Extracting key-words and key-phrases is a common task in Enterprise Search and Information Retrieval. Key-phrases are commonly used by search engines and other indices to categorize texts, build facets, or locate specific data in documents.
Despite the fact that key-phrase extraction is a common task both in industry and in academy, the precision and recall values of the state-of-the-art systems are usually under 30% and 40%. These measures have often been calculated by using a set of key-phrases extracted by humans as a baseline. Precision is the fraction of true positives over the sum of true positives and false positives, recall is the fraction of true positives over the sum of true positives and false negatives. Although human annotators do their best to extract key-phrases, it is not an easy task and sometimes there is no full agreement between two humans on which phrases are the most relevant in a given text. The picture looks to be miserable, but we can see key-phrase extractor almost everywhere. Why? First, the relatively low precision and recall values are not that bad, even they are pretty good compared to other Information Retrieval systems. Second, users find most of the key-phrases natural, or at least somehow informative.
Designing our new key-phrase extracting algorithm was a long journey. We wanted a more or less language independent solution, since in Europe, chances are high that you have to deal with multiple languages. First, we studied data-driven approaches that usually employ a language model (basically huge frequency tables of words or n-grams) and compares the word or n-gram frequencies of a given text to this model. Although these approaches are very good, you have to build a new model for every new language. Also, comparing frequencies can be computationally intensive, even if you want to extract key-phrases in real time.
Finally, we found TextRank, an unsupervised algorithm for key-phrase extraction. TextRank runs on texts and it requires no other inputs. It is a graph-based algorithm inspired by Google’s PageRank. The basic idea is that you can build a graph from the words of a text. Let every word be a node in the graph, you can draw an edge between two words, if they are neighbors (i.e. occurring in a sequence, one before the other) or there is no more than one word between them. This way you can build up a graph, so you can compute the PageRank value of each node. PageRank is a good measure, because it combines the authority (how many node links to it) and hubness (well connected nodes that make authority nodes accessible for many-many less important nodes).

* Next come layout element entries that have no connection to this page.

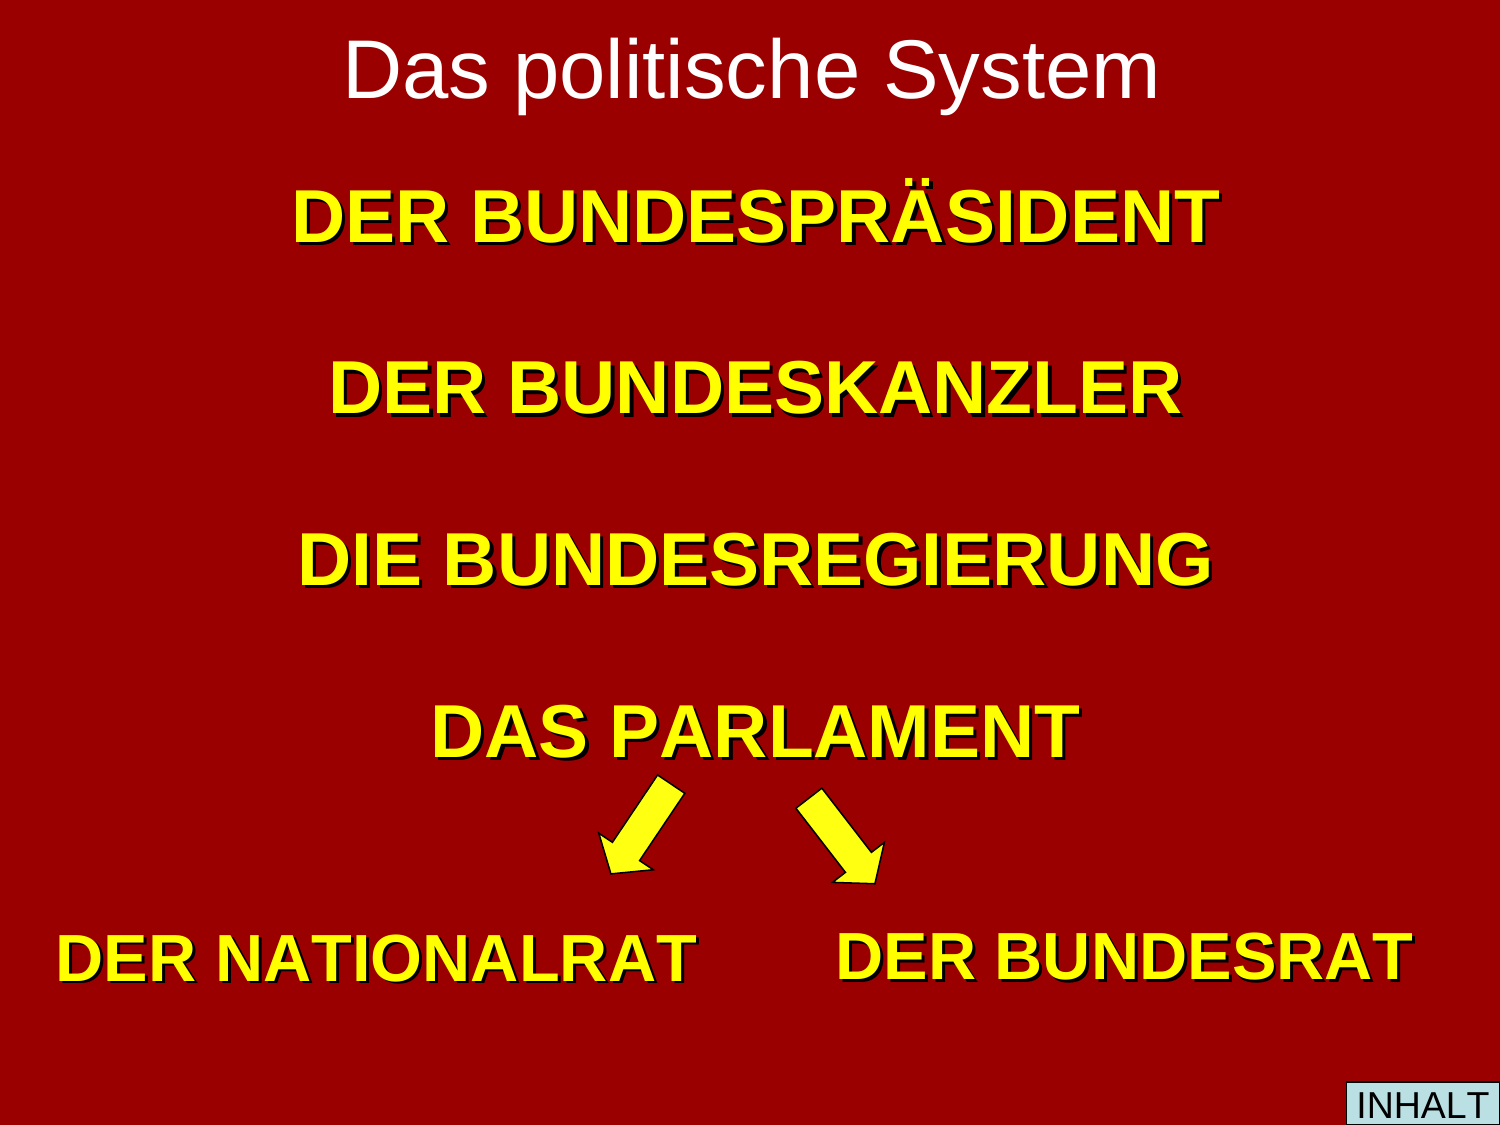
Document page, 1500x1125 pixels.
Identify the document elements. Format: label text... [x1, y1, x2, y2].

text_box [795, 788, 885, 884]
list DER BUNDESPRÄSIDENT DER BUNDESKANZLER DIE BUNDESREGIERUNG DAS PARLAMENT DER NATIONALRAT [41, 137, 1471, 1083]
text_box INHALT [1346, 1082, 1500, 1125]
text_box DER BUNDESRAT [820, 904, 1447, 1001]
text_box [598, 774, 685, 874]
title Das politische System [76, 0, 1427, 137]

Our linguistic team modified TextRank, so now it takes some linguistic information into consideration (e.g. we are weighting the edges and we are using a directed graph). Although we haven’t reached better evaluation results than the state-of-the-art systems, we felt that our solution gives very natural key-phrases.
Graph-based models are becoming popular models of human cognition. Studies showed that at least a significant portion of language can be modeled by graph structures. E.g. Griffiths et al. describes an experiment that asked participants to respond with the first word that came into their mind that starts with a specific letter. From a technical point of view, think of this task as giving suggestions based on the initial character. At first, one can think that the most frequent word starting with that character would be great to predict the answers. It has been found that word association networks are better at this task. Griffiths and his fellows built a network from a word association database and computed the PageRank value for each of its nodes to show that. Other experiments suggests that we organize semantic information into networks (Tenenbaum), and language development can be described in terms of growing language networks in our mind (Ke and Yao). Language graphs have been applied to measure the coherence of speech of patients with thought disorders. From this point of view, TextRank can be interpreted as a way of determining the central elements of a text.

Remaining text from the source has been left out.